Records to process.

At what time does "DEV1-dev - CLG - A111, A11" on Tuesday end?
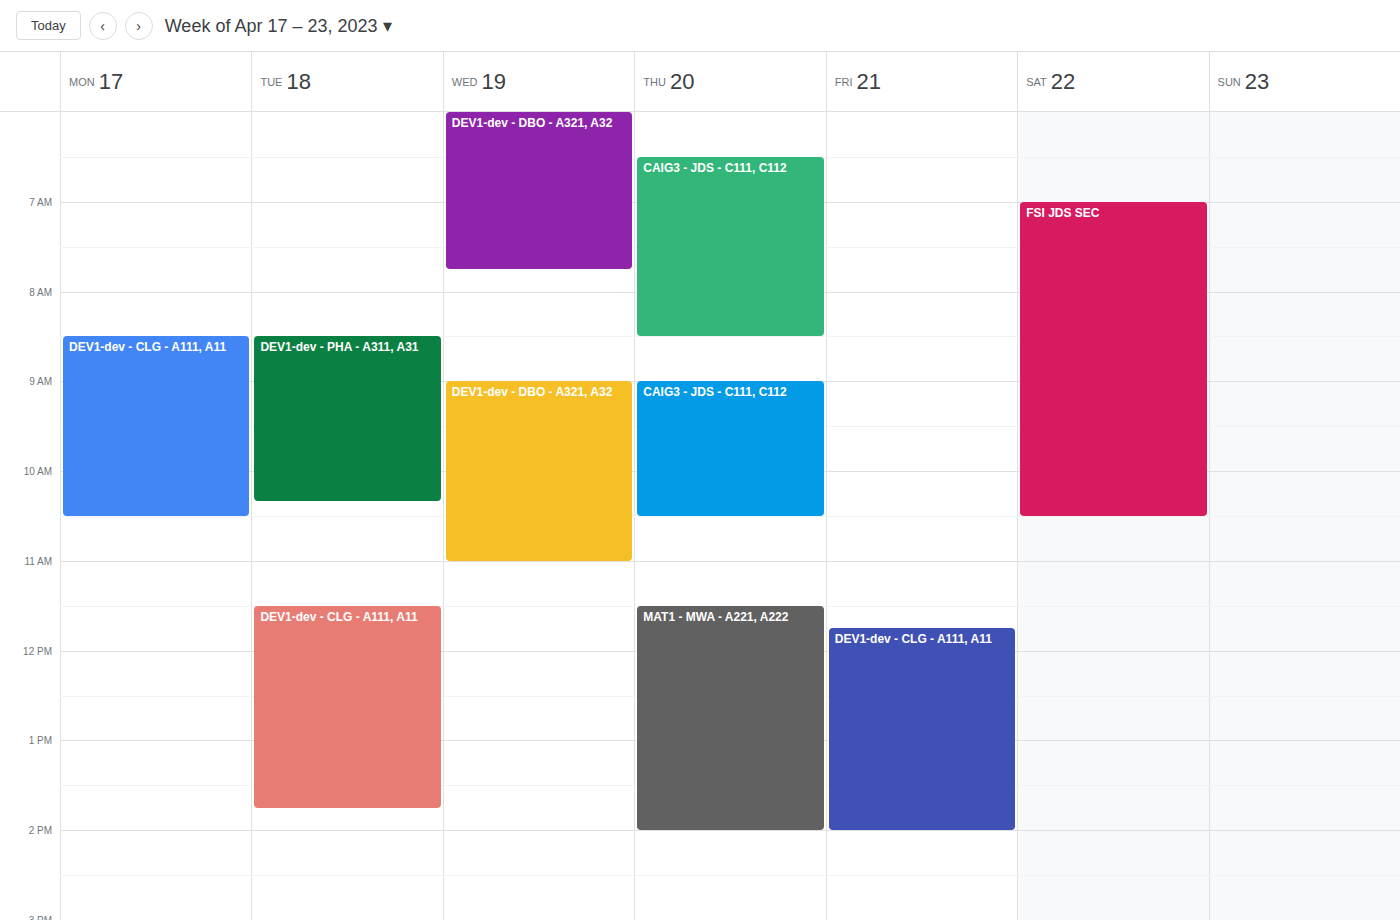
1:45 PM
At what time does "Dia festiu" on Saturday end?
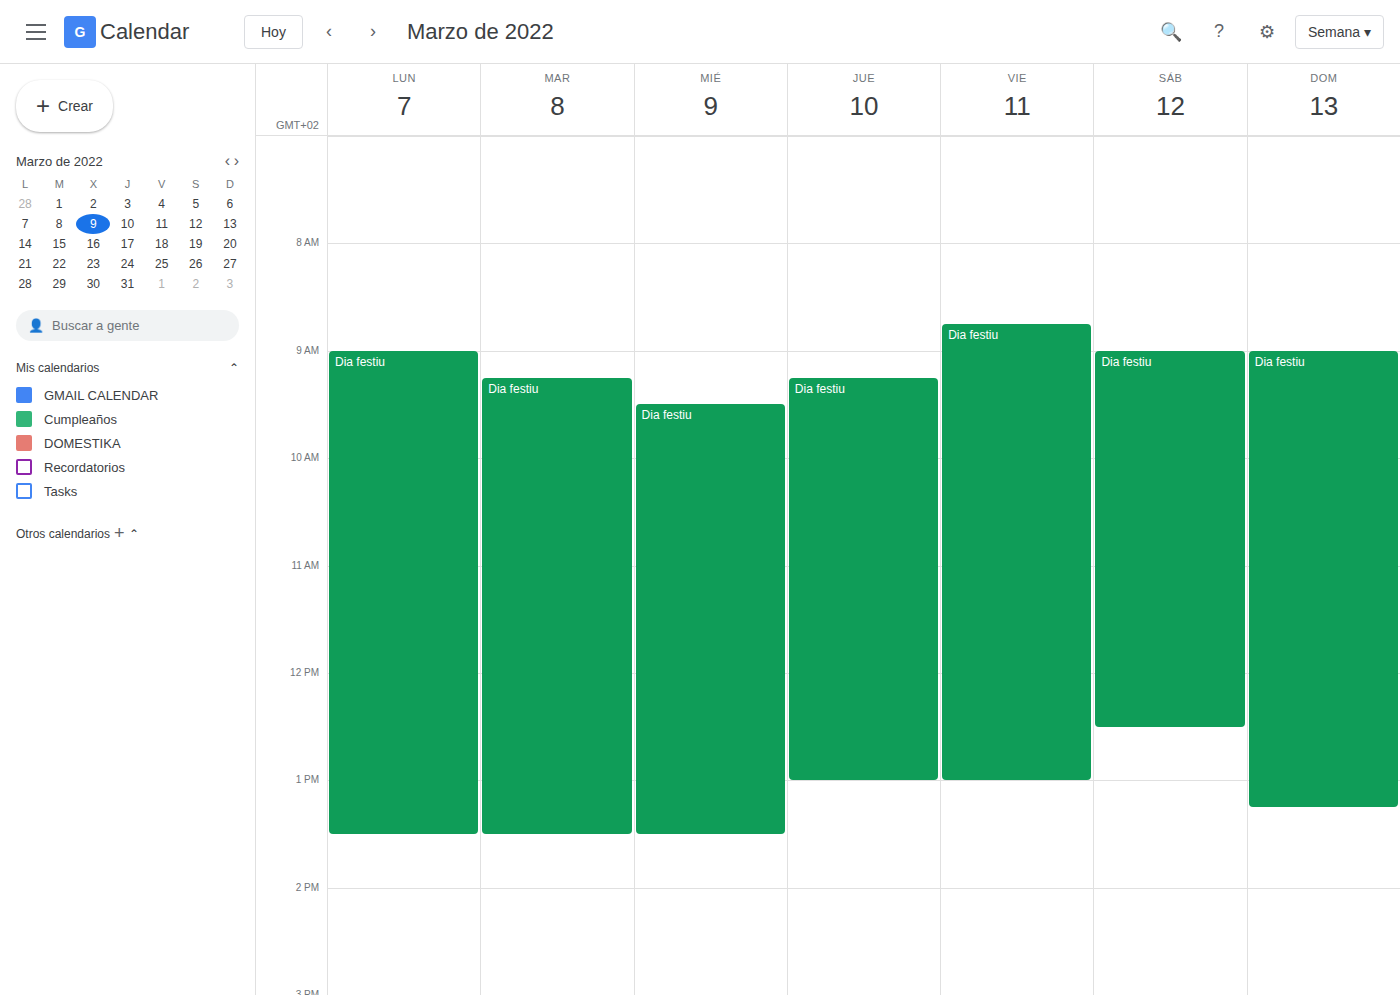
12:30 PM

---

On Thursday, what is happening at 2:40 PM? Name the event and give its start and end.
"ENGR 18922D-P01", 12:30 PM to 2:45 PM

--

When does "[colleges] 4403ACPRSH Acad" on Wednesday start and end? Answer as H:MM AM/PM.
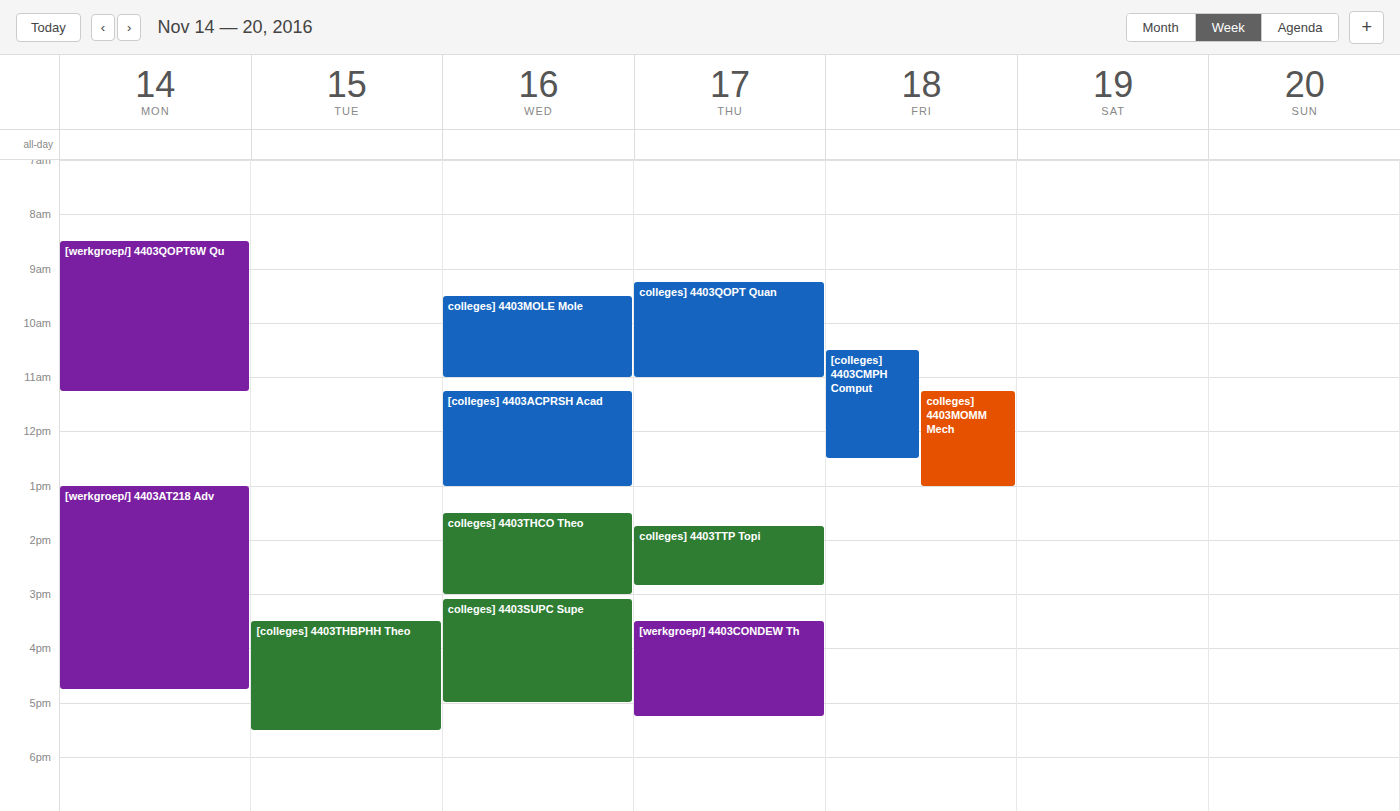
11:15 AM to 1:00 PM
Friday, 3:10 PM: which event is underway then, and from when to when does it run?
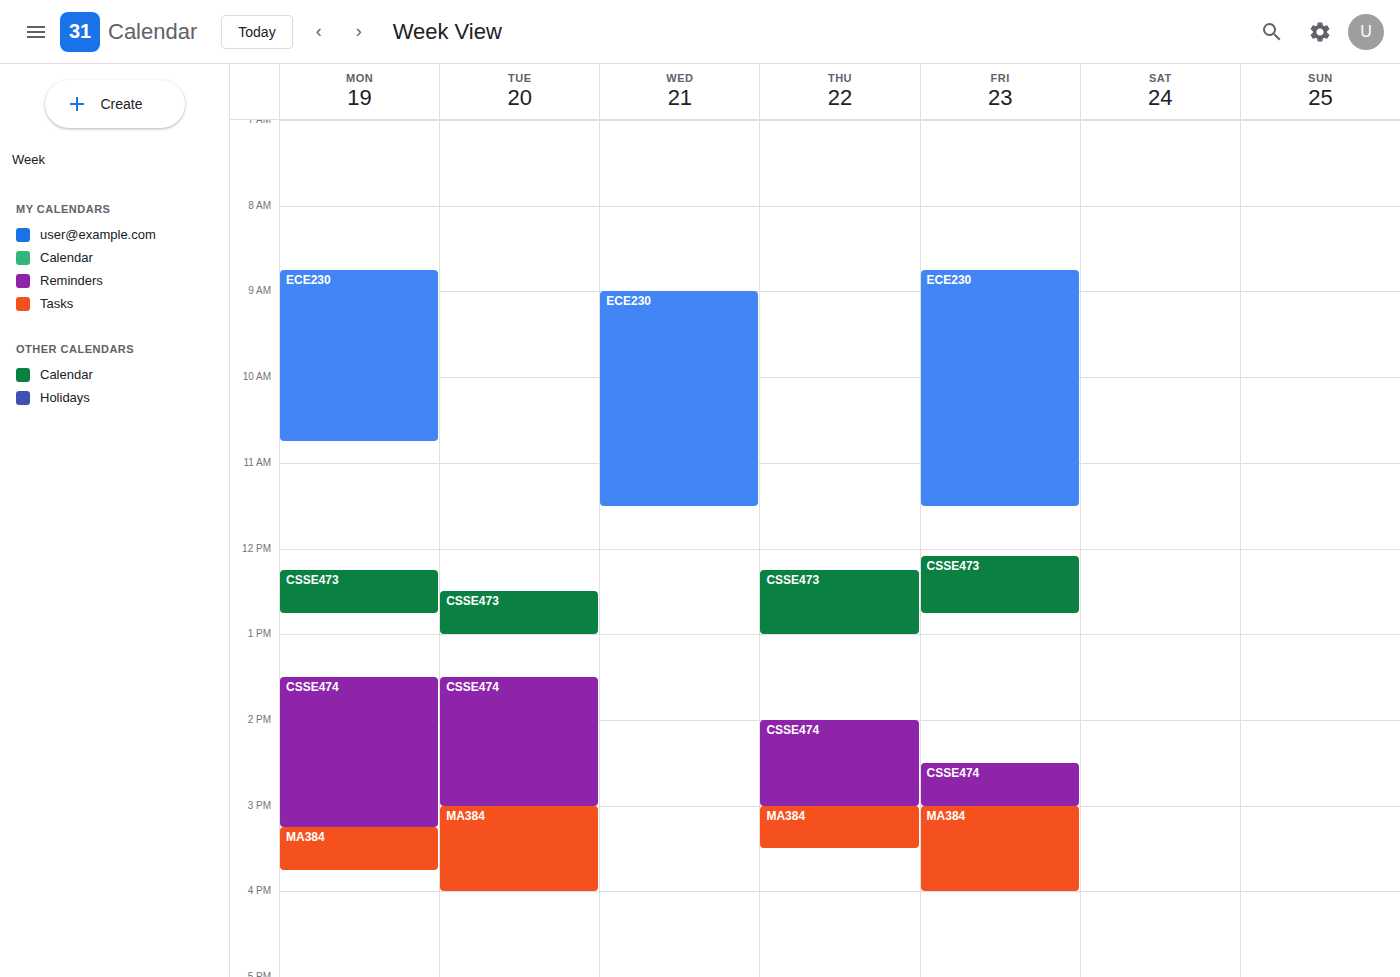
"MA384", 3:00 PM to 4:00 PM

Task details.
Give as a numbered list the lines of the records that start with the line containing "as H:MM AM/PM." and run through the line containing "PM to 4:00 PM", both included, with blank lines left out. Leave the pictures out of your list.

Full output.
1. When does "[colleges] 4403ACPRSH Acad" on Wednesday start and end? Answer as H:MM AM/PM.
2. 11:15 AM to 1:00 PM
3. Friday, 3:10 PM: which event is underway then, and from when to when does it run?
4. "MA384", 3:00 PM to 4:00 PM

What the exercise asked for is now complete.